Chemical fertilizers may help give fast results, but are not always the best solution for being environmentally friendly. Find out how to help green up your lawn without using an excessive amount of chemicals.
I have spent the past several years working on making my yard as green as I can without using nasty chemicals or fertilizer. While I’ve found that just going out to my local nursery and buying their organic fertilizer works, I didn’t like that I had to put it on my yard every month for at least a year to get it started. I also didn’t like the fact that if my neighbor used a chemical fertilizer and it over sprayed into our yard it would basically destroy any progress made with going organic and I’d have to start over each time.
The first thing that you can do is spread iron on your lawn. The product I always use is Ironite. It’s a great item that always helps to green up your lawn without causing it to burn from excessive chemicals or have sudden growth spurts causing you to have to start mowing your lawn twice a week.
That’s great if you have all your grass firmly established though. So what do you do when the grass you have is struggling, even when you water regularly? As long as you don’t expect immediate results, there’s a few things. If you want immediate results, sorry, just go buy fresh grass sod and water it until it’s established. If you’re willing to wait, then read on.
The best way to get your lawn to green up is to stimulate the microbial activity within the ground itself. I’ll be honest in that I don’t fully understand why those little microbes help out so much, but I know that they do. I would have to speculate that it has something to do with the products they consume and what their waste products contain which helps the stimulate root growth and green up the lawn. Stimulating the that microbial activity is easier than you’d think though.
The first step, and generally the only step needed, is to just pour your leftover soda, beer, and wine on the spots in your yard you’re trying to green up. That’s it. The sugars in the soda and wine, as well as the yeast in the beer, help to stimulate all of that wonderful microbial activity. I’ve known some people to actually go out and purchase a case of the cheapest beer or soda possible to do this, but that just seems like a waste to me. We routinely have leftover parts of sodas at our household, so why not put them to good use as opposed to just pouring them down the drain? If we have a dinner party and have leftover wine and we don’t get around to finishing the bottle before it starts to turn, that goes out on the brown spots in the yard as well. The results are slow to see, but do work. We have successfully brought back several dead areas in the past using nothing more than leftover wine and soda.
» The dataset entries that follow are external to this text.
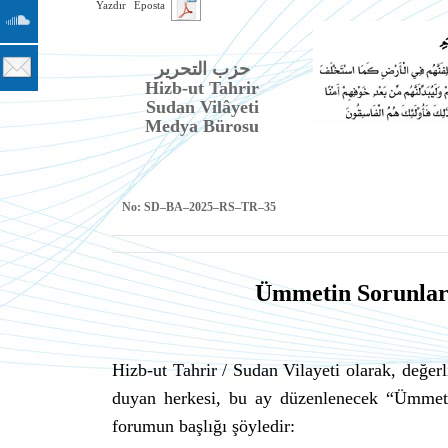
Yazdır
Eposta
حزب التحرير
Hizb-ut Tahrir
Sudan Vilâyeti
Medya Bürosu
No:
SD–BA–2025–RS–TR–35
Ümmetin Sorunlar
Hizb-ut Tahrir / Sudan Vilayeti olarak, değer
duyan herkesi, bu ay düzenlenecek “Ümmeti
forumun başlığı şöyledir:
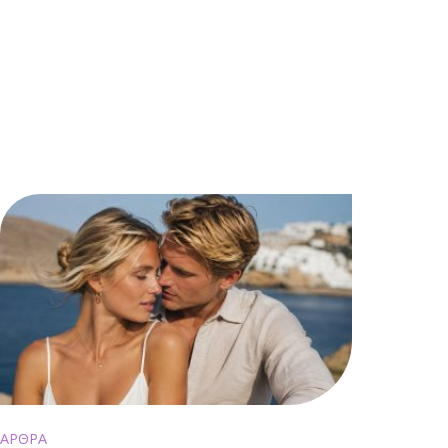
ΑΡΘΡΑ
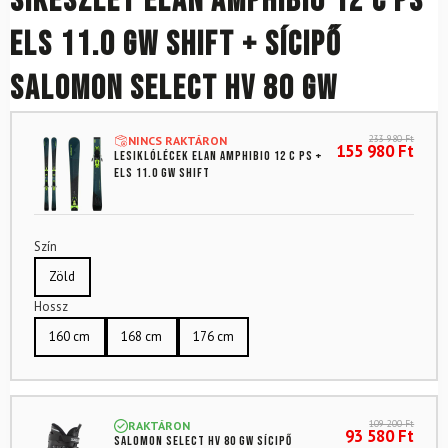
Síkészlet ELAN Amphibio 12 C PS
ELS 11.0 GW Shift + sícipő
SALOMON Select HV 80 GW
233 980
Ft
NINCS RAKTÁRON
155 980
Ft
Lesiklólécek ELAN Amphibio 12 C PS +
ELS 11.0 GW Shift
Szín
Zöld
Hossz
160 cm
168 cm
176 cm
109 200
Ft
RAKTÁRON
93 580
Ft
SALOMON Select HV 80 GW sícipő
The second step, if you want to go a little further, is to spread rabbit feed or horse feed on your lawn. Don’t just run out to your local pet store and buy any bag of rabbit food. What you need is the small green pellets which are nothing more than alfalfa and molasses. I remember that as always being rabbit food, but after trips to two different feed stores, I found out that what I wanted was actually bagged as horse feed. Not only does it work well, but at under ten dollars for a fifty pound bag, it’s even cheaper than the equivalent amount of fertilizer. What happens here is that once you spread it across your lawn and water it, the pellets break up. The alfalfa breaks down and adds a small layer of compost to your yard. The molasses gets down into the ground and, like the sugar in the soda, helps to stimulate the microbial activity. An additional benefit to the molasses is that it stimulates the microbes to the point that it will drive out fire ants and some other unwanted pests in the yard as well.
So go pour your leftover drinks on your yard. Your neighbors may look at you funny, but your lawn will thank you for it in the long run.